This post started out as a comment on Andy Mulholland’s post about Yammer on our CTO Blog, but I decided to promote it to a full blog post, because I didn’t have time to write a short and essential comment. And that is exactly what I wish to discuss here: the length and purpose of messages that we broadcast using different social media.
With the term ‘message’ I mean any text a person can leave behind on a social medium. It could be a blog post, a comment on a blog post, a tweet, a yam, et cetera. A message always has a sender. The sender sends messages to convey, well, a certain message to a certain audience. The sender can use different social media to convey different messages to different audiences.
Social media come in different types each having different purposes. There is quite a lot of social media we can choose from these days. To name some instances I frequently use myself: Twitter, Facebook, LinkedIn, Netvibes, Digg,, the blog you are reading, my own blog on blogspot, Backtype to help my followers track the trail of comments I leave behind on the blogs of other bloggers, a number of communities on Ning and, lately, also Yammer.
In spite of the plethora of social media available, I think we can split messages into long messages (e.g. blog posts) and short messages (e.g. tweets). Putting the essence of what you wish to say in a short message takes more effort than writing a long, incoherent rant which I am hopefully not writing right now (Mark Twain already knew this long before social media existed, and Tris Hussey had the same insight some time ago too).
The crux of communicating through social media is in choosing the right medium for the right type of message. Or put the other way around: the crux is in using social media where it is intended for. And now I am finally getting to my point: The length of a yam doesn’t seem to have a limit! This confuses users into choosing what to use Yammer for. To rant or not to rant?

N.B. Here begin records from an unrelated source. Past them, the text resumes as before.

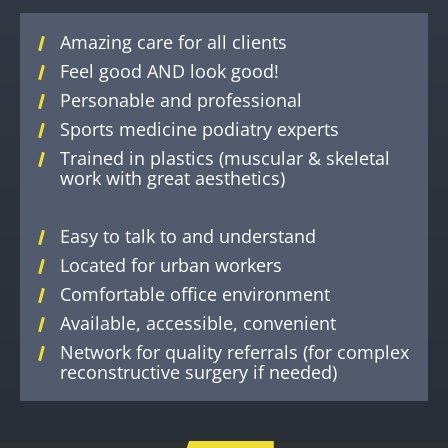
Amazing care for all clients
Feel good AND look good!
Personable and professional
Sports medicine podiatry experts
Trained in plastics (muscular & skeletal
work with great aesthetics)
Easy to talk to and understand
Located for urban workers
Comfortable office environment
Available, accessible, convenient
Network for quality referrals (for complex
reconstructive surgery if needed)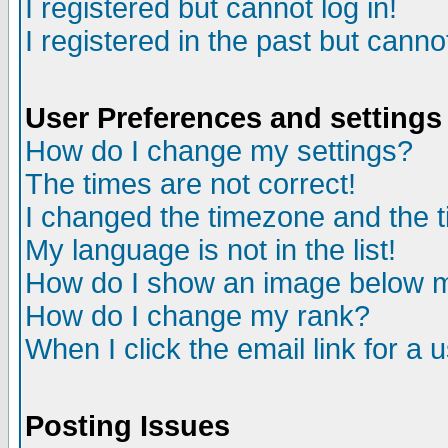
I registered but cannot log in!
I registered in the past but canno
User Preferences and settings
How do I change my settings?
The times are not correct!
I changed the timezone and the ti
My language is not in the list!
How do I show an image below
How do I change my rank?
When I click the email link for a u
Posting Issues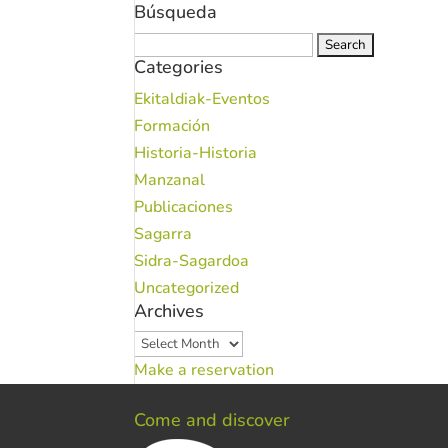
Búsqueda
Search
Categories
for:
Ekitaldiak-Eventos
Formación
Historia-Historia
Manzanal
Publicaciones
Sagarra
Sidra-Sagardoa
Uncategorized
Archives
Archives
Make a reservation
Come and discover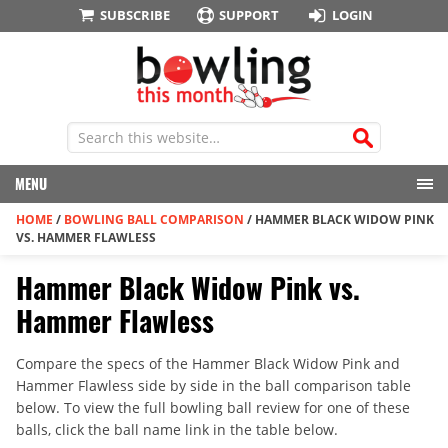
SUBSCRIBE
SUPPORT
LOGIN
MENU
HOME
/
BOWLING BALL COMPARISON
/
HAMMER BLACK WIDOW PINK
VS. HAMMER FLAWLESS
Hammer Black Widow Pink vs.
Hammer Flawless
Compare the specs of the Hammer Black Widow Pink and
Hammer Flawless side by side in the ball comparison table
below. To view the full bowling ball review for one of these
balls, click the ball name link in the table below.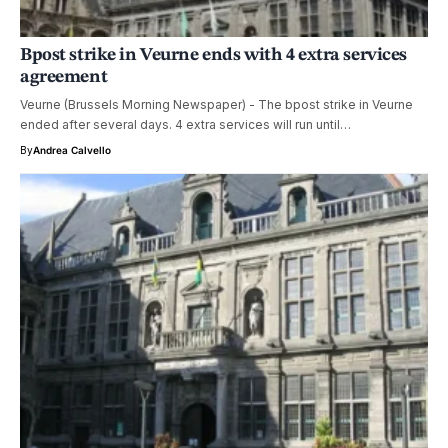
Bpost strike in Veurne ends with 4 extra services
agreement
Veurne (Brussels Morning Newspaper) - The bpost strike in Veurne
ended after several days. 4 extra services will run until…
By
Andrea Calvello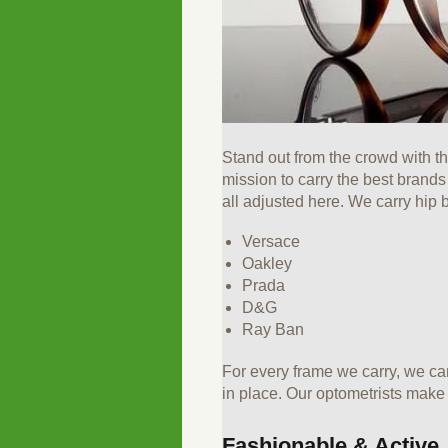
Stand out from the crowd with t
mission to carry the best brand
all adjusted here. We carry hip 
Versace
Oakley
Prada
D&G
Ray Ban
For every frame we carry, we ca
in place. Our optometrists make s
Fashionable & Active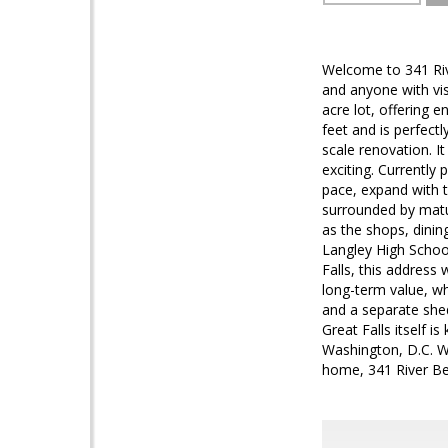
Welcome to 341 Rive
and anyone with vis
acre lot, offering 
feet and is perfectl
scale renovation. It
exciting. Currently
pace, expand with t
surrounded by matur
as the shops, dinin
Langley High School
Falls, this address
long-term value, wh
and a separate shed
Great Falls itself i
Washington, D.C. Wh
home, 341 River Ben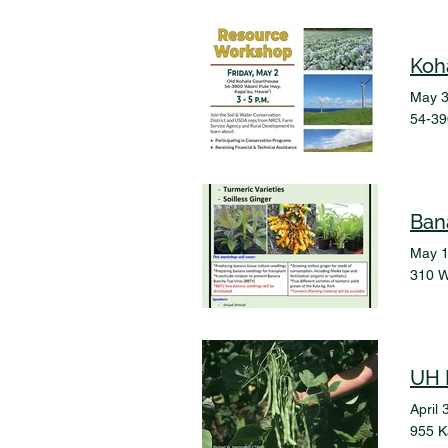
Koh
May 3
54-39
May 1
310 W
UH 
April 
955 K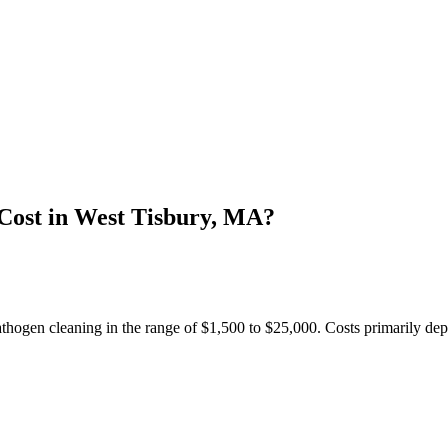
Cost in West Tisbury, MA?
hogen cleaning in the range of $1,500 to $25,000. Costs primarily dep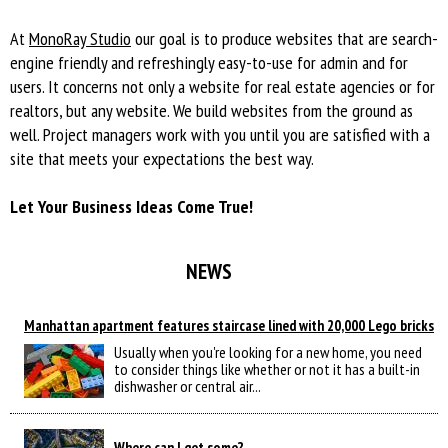
At
MonoRay Studio
our goal is to produce websites that are search-
engine friendly and refreshingly easy-to-use for admin and for
users. It concerns not only а website for real estate agencies or for
realtors, but any website. We build websites from the ground as
well. Project managers work with you until you are satisfied with a
site that meets your expectations the best way.
Let Your Business Ideas Come True!
NEWS
Manhattan apartment features staircase lined with 20,000 Lego bricks
Usually when you're looking for a new home, you need
to consider things like whether or not it has a built-in
dishwasher or central air...
Where can I get some?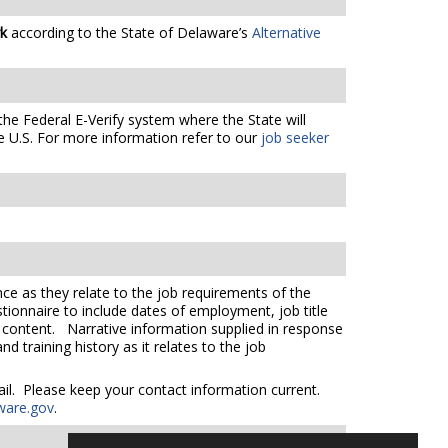
rk
according to the State of Delaware’s
Alternative
the Federal E-Verify system where the State will
e U.S. For more information refer to our
job seeker
ce as they relate to the job requirements of the
tionnaire to include dates of employment, job title
e content. Narrative information supplied in response
 training history as it relates to the job
mail. Please keep your contact information current.
ware.gov
.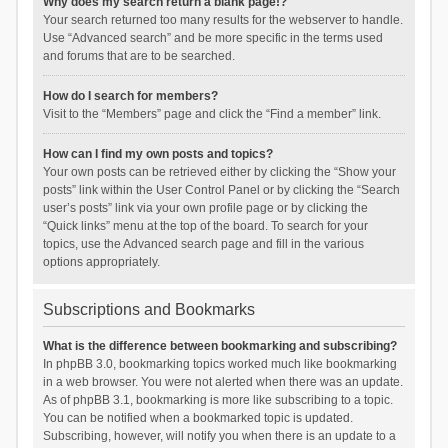
Why does my search return a blank page!?
Your search returned too many results for the webserver to handle.
Use “Advanced search” and be more specific in the terms used
and forums that are to be searched.
How do I search for members?
Visit to the “Members” page and click the “Find a member” link.
How can I find my own posts and topics?
Your own posts can be retrieved either by clicking the “Show your
posts” link within the User Control Panel or by clicking the “Search
user’s posts” link via your own profile page or by clicking the
“Quick links” menu at the top of the board. To search for your
topics, use the Advanced search page and fill in the various
options appropriately.
Subscriptions and Bookmarks
What is the difference between bookmarking and subscribing?
In phpBB 3.0, bookmarking topics worked much like bookmarking
in a web browser. You were not alerted when there was an update.
As of phpBB 3.1, bookmarking is more like subscribing to a topic.
You can be notified when a bookmarked topic is updated.
Subscribing, however, will notify you when there is an update to a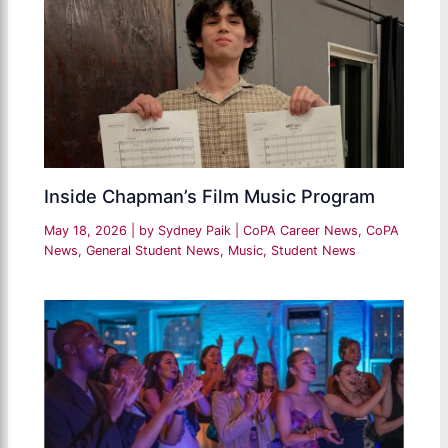
Inside Chapman’s Film Music Program
May 18, 2026
| by
Sydney Paik
|
CoPA Career News
,
CoPA
News
,
General Student News
,
Music
,
Student News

I definitely see all the benefits of Yammer that Andy names in his blog, but I am not liking Yammer (yet) for the above mentioned reason. The 140 character limit of Twitter is exactly the thing I value most about microblogging. I find that the corporate yams I receive are too long to be able to get most of its message from a quick glance. It would be great if the max. yam length could be configured through the Yammer admin software (if Capgemini has claimed ownership of the yams already, which they should). I am not alone in this criticism:
So, I strongly suggest we keep our yams short. And if you don’t have the time to write a short yam, then write a lengthly rant (like I do) on your blog and broadcast a nice, short yam that links to your rant.